The locusts are "like unto horses prepared unto battle." [vs. 7] In scripture, people with no understanding are compared with horses. [Psa. 32:9]
Their faces of men, and hair as the hair of women, pictures people whose doctrine dishonours Christ. Paul wrote: "Doth not even nature itself teach you, that, if a man have long hair, it is a shame unto him?" [1 Cor. 11:14] Paul said the head of every man is Christ; and a man praying or prophesying with long hair dishonours Christ. [1 Cor. 11:3-4]
Lion's teeth [vs. 8] picture a very ferocious attitude towards unbelievers. [2 Tim. 3:1-3]
Breastplates are associated with righteousness. [Eph. 6:14] Their breastplates refute the claim by some that the locusts of the prophecy represent demons; instead they show that the locusts represent mortal humans. Why would demons need breastplates? The locusts' breastplates of iron defend them from truth, and reason. Cruel hearts are hard to reach.
"And the sound of their wings was as the sound of chariots of many horses running to battle." The wings of the locusts may represent their interpretations of prophecy. Horses and chariots rushing to battle would make a loud, clattering sound, as chariot wheels rolled over stony ground. Their controversies generate lots of noise!
"On their heads were as it were crowns like gold." Their crowns like gold suggest halos, shining circles above the heads of saints or medieval monarchs in religious paintings.
"And they had tails like unto scorpions." [vs. 10] Scorpions are mentioned in connection with chastisement and punishment in scripture. Solomon's son Rehoboam said to the people of Israel, "My father hath chastised you with whips, but I will chastise you with scorpions." [1 Kings 12:11]
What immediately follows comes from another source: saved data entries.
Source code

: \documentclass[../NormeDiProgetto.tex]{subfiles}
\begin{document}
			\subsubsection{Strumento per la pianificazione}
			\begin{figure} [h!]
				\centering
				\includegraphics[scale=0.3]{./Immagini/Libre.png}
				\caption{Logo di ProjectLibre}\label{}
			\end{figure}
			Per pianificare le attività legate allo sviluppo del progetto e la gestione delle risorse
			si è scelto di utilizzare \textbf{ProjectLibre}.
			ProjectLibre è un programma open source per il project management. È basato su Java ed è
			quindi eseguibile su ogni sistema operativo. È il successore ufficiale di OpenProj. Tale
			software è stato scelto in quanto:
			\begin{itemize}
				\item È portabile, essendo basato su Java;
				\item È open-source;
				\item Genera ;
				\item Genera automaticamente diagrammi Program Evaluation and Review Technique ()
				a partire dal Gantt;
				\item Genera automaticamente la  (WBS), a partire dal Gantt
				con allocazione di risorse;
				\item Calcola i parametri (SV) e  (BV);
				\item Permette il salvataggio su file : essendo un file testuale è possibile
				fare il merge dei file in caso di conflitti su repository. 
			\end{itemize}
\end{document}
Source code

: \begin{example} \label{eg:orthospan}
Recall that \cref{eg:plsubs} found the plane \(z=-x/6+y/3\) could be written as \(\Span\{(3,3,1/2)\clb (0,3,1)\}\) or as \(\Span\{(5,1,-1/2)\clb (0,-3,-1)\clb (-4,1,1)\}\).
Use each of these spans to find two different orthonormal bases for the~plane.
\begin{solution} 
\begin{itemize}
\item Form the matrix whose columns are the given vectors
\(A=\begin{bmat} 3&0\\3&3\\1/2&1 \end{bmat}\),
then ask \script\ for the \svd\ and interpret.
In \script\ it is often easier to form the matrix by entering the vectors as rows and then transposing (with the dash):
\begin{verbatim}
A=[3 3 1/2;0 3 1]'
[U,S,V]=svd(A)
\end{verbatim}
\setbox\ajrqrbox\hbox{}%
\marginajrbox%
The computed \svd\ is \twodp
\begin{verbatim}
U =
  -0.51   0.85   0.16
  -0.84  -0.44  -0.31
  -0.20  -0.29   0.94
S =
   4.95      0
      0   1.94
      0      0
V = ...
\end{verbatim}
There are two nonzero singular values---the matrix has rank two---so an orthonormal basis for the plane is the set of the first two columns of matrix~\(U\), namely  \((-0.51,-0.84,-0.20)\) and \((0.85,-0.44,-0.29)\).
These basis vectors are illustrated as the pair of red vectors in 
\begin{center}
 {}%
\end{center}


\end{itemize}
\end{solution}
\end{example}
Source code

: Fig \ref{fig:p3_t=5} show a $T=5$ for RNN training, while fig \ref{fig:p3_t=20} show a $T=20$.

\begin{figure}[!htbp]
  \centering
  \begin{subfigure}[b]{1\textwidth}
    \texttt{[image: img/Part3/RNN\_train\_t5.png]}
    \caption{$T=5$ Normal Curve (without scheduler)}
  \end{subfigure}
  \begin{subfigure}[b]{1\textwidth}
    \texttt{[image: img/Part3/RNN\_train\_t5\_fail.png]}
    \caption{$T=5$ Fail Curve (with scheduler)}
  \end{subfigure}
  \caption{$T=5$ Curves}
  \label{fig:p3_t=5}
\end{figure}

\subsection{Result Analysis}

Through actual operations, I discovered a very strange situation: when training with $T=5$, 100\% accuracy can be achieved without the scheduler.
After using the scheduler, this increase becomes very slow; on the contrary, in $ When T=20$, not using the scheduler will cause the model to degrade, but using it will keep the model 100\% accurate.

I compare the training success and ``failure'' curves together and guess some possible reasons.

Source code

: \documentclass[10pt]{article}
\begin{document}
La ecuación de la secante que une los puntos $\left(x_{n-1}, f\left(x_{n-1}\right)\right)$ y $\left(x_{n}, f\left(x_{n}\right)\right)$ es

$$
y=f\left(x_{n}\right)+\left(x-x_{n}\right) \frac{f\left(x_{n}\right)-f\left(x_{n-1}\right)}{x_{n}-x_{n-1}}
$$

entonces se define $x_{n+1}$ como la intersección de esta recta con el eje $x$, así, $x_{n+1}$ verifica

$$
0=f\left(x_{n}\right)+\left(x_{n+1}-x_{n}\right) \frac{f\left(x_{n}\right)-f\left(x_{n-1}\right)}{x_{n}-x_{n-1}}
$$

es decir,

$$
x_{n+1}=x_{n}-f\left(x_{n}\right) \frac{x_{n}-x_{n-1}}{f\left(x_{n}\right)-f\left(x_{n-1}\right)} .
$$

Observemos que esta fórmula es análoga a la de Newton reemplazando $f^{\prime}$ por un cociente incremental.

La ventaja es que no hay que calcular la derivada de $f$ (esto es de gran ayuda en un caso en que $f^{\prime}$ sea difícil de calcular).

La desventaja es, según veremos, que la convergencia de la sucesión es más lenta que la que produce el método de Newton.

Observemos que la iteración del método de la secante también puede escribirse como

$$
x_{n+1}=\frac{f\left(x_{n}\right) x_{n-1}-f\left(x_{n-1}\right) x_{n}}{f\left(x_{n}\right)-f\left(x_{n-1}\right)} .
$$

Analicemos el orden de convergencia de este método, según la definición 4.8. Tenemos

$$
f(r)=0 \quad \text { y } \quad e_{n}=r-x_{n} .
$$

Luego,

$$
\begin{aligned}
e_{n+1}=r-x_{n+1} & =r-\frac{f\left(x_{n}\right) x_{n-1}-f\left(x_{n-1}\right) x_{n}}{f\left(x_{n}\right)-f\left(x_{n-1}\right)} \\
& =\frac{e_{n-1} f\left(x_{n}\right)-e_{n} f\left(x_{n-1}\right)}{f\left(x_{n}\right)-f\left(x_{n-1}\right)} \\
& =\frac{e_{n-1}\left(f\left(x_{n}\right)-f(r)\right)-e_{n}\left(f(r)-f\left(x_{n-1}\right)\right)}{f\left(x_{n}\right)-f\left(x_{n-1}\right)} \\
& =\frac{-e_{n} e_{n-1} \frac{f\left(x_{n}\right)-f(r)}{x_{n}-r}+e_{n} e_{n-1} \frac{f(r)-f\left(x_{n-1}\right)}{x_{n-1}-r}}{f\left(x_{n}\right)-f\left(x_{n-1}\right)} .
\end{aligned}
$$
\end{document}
Their tails represent "a prophet that teaches lies." Isaiah said, "the prophet that teacheth lies, he is the tail." [Isa. 9:15] The doctrine of the locusts distorts the gospel of Christ. Centuries of tradition and superstition have established the concept of unending infernal torment of unbelievers as biblical truth in the minds of many. Those views are not easily discarded.
Their king is Abaddon, which means destroyer, Job 26:6. These doctrines about the fate of unbelievers are common to both Muslims and Christians. It is the doctrine that "torments." The effect of the locust plague is that it tends to destroy the church, and obscures the gospel. It paints God as a cruel monster, a fiend. The name Apollyon probably alludes to Apollo Parnopius, the Greek god of plagues. (Parnopius means "grasshopper.") Apollo was also a pagan god of prophecy.
This prophecy focuses on antichrist at a personal level; many Christians need to overcome "the antichrist within." Even the apostle Peter was called Satan by Jesus. Horses & horsemen parallel Joel 2, Ezek. 38, Zech. 12 & 14. They have breastplates of fire, brimstone, and hyacinth. Compare with Gog & Magog who are clothed with all sorts of armour. They have serpents for tails, symbolic of prophets who teach lies; compare 2 Peter 2:1. They have heads of lions; compare with "natural brute beasts" in 2 Peter 2:12. Lions' heads signify carnal human nature; "beheaded" in Rev. 20:4 depicts conversion that follows repentance. Jeremiah wrote, "The heart is deceitful above all things, and desperately wicked: who can know it?" [Jer. 17:9]
John's prophecy interprets Ezekiel 38. The hordes of Gog and Magog are deceived people who compass the camp of the saints and the beloved city; both figures represent the Church. They are people whose reign with Christ has ended; who correspond to the third of the stars who fall to the earth in Rev. 12, being drawn by the tail of the dragon.